The Sun Man collapsed, wailing. Earth Woman had made war on him, and his divine brother the Sun had abandoned his people.
He would die, he thought. He would refuse food and water, and he would perish along with his nation. He sat down on the Temple Mound, crossed his legs, and began to sing a song of death. His people, cowed by the world’s inexplicable fury, did not dare to approach him.
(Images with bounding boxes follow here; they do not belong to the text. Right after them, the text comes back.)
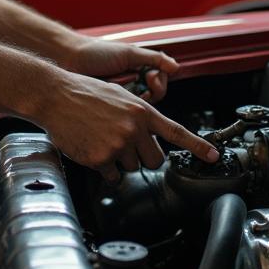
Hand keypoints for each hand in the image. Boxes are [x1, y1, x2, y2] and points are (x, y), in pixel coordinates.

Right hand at [42, 70, 218, 183]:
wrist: (55, 95)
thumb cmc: (84, 92)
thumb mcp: (119, 96)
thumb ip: (138, 116)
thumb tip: (149, 136)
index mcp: (141, 110)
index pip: (176, 132)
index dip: (197, 147)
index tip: (213, 157)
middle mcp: (133, 128)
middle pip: (155, 159)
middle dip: (144, 157)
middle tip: (126, 145)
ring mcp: (118, 145)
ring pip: (131, 167)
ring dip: (120, 160)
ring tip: (102, 139)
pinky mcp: (101, 159)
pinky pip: (112, 176)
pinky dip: (105, 168)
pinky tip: (93, 149)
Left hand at [59, 34, 177, 102]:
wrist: (68, 60)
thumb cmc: (95, 53)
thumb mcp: (127, 53)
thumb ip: (153, 58)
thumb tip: (176, 67)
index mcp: (139, 69)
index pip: (160, 83)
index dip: (158, 83)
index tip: (150, 79)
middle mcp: (133, 85)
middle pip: (153, 98)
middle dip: (147, 94)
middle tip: (138, 90)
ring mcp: (122, 98)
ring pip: (140, 110)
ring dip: (135, 105)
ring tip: (124, 95)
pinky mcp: (111, 111)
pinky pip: (124, 117)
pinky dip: (123, 113)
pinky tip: (116, 107)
Within a few hours the river’s level had dropped, and the survivors gazed down to a mass of wreckage that littered a steaming swamp.
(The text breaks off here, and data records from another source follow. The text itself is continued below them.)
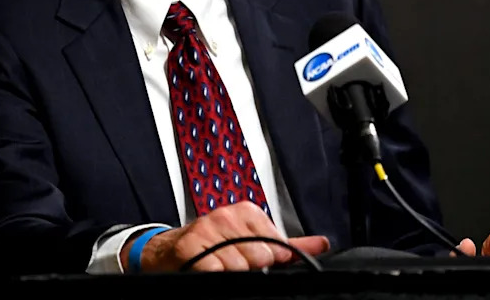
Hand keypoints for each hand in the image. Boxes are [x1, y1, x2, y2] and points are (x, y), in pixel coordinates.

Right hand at [127, 202, 329, 271]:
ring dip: (230, 275)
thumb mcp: (252, 240)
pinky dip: (214, 277)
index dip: (270, 260)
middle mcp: (227, 216)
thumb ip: (288, 244)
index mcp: (246, 212)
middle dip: (250, 269)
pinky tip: (207, 271)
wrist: (167, 251)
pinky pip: (216, 271)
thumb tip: (322, 244)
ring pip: (239, 267)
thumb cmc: (212, 246)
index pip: (277, 245)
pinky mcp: (190, 246)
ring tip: (218, 268)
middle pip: (260, 257)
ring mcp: (208, 228)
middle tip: (233, 265)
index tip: (256, 261)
Other than the rubbish that floated in the still water, and the mounds with their clusters of stunned, homeless refugees, nothing remained of the greatest city that had ever been raised on the continent of North America.
PART ONE
M1
It is a remarkable fact, that there is a chain of low, level and marshy lands, commencing at the City of Cape Girardeau, in Missouri, and extending to the Gulf of Mexico; and between these two points there is not a rock landing except at the small town of Commerce, on the west side of the Mississippi River; there is, furthermore, only one ridge of high land from Commerce to be met with on the west side of said river, which is at Helena, in Arkansas.
Report on the Submerged Lands of the State of Missouri (1845)
ONE
The horizon immediately after the undulation of the earth had ceased, presented a most gloomy and dreadful appearance; the black clouds, which had settled around it, were il
luminated as if the whole country to the westward was in flames and for fifteen or twenty minutes, a continued roar of distant, but distinct thunder, added to the solemnity of the scene. A storm of wind and rain succeeded, which continued until about six o’clock, when a vivid flash of lightning was instantaneously followed by a loud peal of thunder; several gentlemen who were in the market at the time distinctly perceived a blaze of fire which fell between the centre and south range of the market.
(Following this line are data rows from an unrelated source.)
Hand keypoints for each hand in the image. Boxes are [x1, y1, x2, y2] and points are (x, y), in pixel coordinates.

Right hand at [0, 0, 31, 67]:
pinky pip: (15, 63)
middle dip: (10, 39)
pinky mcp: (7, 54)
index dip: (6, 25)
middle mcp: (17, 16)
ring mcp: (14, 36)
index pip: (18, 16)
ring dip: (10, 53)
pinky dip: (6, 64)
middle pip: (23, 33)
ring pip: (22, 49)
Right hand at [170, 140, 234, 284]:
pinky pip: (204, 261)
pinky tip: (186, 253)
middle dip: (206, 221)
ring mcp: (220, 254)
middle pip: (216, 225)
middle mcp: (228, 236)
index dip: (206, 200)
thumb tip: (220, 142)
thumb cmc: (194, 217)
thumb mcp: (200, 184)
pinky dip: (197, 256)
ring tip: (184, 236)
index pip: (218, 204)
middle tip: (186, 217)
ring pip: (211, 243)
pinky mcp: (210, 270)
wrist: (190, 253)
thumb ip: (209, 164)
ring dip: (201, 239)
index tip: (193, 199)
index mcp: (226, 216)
Earthquake account, Feb 12, 1812
The sound of drumming and chanting rolled down from the old Indian mound as the school bus came to a halt. Jason Adams wanted to sink into his seat and die, but instead he stood, put his book bag on one shoulder, his skates on the other, and began his walk down the aisle. He could see the smirks on the faces of the other students as he headed for the door.
He swung out of the bus onto the dirt road. Heat blazed in his cheeks.
“Wooh!” one of the kids called out the window as the bus pulled away. “I can feel my chakras being actualized!”
“Your mama’s going to Hell,” another boy remarked with satisfaction. Jason looked after the bus as it lurched down the dirt road, thick tires splashing in puddles left by last night’s rain.
Another few weeks, he thought, and he wouldn’t have to put up with them anymore. Not for the length of the summer, anyway.
The drumming thudded down from the old overgrown mound. Jason winced. Aunt Lucy must have let his mother off work early. There wasn’t going to be a lot of business at the greenhouse till Memorial Day. It was bad enough that his mom was a loon. She had to drum and chant and advertise she was a loon. Jason hitched the book bag to a more comfortable position on his shoulder and began the short walk home.
Green shoots poked from the cotton field to the north of the road. The furrows between the green rows were glassy with standing water. Swampeast, they called this part of Missouri, and the name was accurate.